▸ **ASSIGNMENT**
From the line that contains "cells are negative" down to the last line of the data below, transcribe every line exactly.

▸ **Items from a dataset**

+ + + + +

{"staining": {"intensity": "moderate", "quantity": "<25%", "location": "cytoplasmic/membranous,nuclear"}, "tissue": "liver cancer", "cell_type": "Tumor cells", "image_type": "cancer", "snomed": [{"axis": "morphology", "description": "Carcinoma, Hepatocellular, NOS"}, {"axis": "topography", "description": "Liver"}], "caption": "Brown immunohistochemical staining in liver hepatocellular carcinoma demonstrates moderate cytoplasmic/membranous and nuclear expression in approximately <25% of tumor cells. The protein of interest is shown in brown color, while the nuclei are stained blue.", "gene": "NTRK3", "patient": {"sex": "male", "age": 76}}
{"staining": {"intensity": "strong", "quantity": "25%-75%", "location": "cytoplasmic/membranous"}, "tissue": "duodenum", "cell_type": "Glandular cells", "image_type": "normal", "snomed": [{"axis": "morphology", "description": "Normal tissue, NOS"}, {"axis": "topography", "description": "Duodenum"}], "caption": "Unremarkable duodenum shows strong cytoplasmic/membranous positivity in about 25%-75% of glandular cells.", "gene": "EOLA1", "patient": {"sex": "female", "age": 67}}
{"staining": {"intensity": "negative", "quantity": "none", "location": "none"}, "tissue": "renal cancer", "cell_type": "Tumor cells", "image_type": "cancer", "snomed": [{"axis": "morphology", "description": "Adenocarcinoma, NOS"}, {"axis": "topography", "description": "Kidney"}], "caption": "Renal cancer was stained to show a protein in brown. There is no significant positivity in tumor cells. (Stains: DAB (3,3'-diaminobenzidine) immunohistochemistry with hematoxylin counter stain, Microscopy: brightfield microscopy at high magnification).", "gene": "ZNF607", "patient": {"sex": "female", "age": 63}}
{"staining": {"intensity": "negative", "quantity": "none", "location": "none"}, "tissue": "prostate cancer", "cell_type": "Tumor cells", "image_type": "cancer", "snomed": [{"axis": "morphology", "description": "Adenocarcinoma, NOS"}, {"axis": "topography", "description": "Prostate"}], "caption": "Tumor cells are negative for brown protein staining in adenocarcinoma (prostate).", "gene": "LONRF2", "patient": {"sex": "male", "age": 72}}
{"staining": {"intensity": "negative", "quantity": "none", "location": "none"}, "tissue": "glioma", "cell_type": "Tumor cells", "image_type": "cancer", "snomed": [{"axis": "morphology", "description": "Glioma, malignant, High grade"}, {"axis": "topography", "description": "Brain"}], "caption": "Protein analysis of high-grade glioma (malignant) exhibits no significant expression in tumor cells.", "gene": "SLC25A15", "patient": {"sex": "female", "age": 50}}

+ + + + +

▸ **EXERCISE RESULT**
{"staining": {"intensity": "negative", "quantity": "none", "location": "none"}, "tissue": "prostate cancer", "cell_type": "Tumor cells", "image_type": "cancer", "snomed": [{"axis": "morphology", "description": "Adenocarcinoma, NOS"}, {"axis": "topography", "description": "Prostate"}], "caption": "Tumor cells are negative for brown protein staining in adenocarcinoma (prostate).", "gene": "LONRF2", "patient": {"sex": "male", "age": 72}}
{"staining": {"intensity": "negative", "quantity": "none", "location": "none"}, "tissue": "glioma", "cell_type": "Tumor cells", "image_type": "cancer", "snomed": [{"axis": "morphology", "description": "Glioma, malignant, High grade"}, {"axis": "topography", "description": "Brain"}], "caption": "Protein analysis of high-grade glioma (malignant) exhibits no significant expression in tumor cells.", "gene": "SLC25A15", "patient": {"sex": "female", "age": 50}}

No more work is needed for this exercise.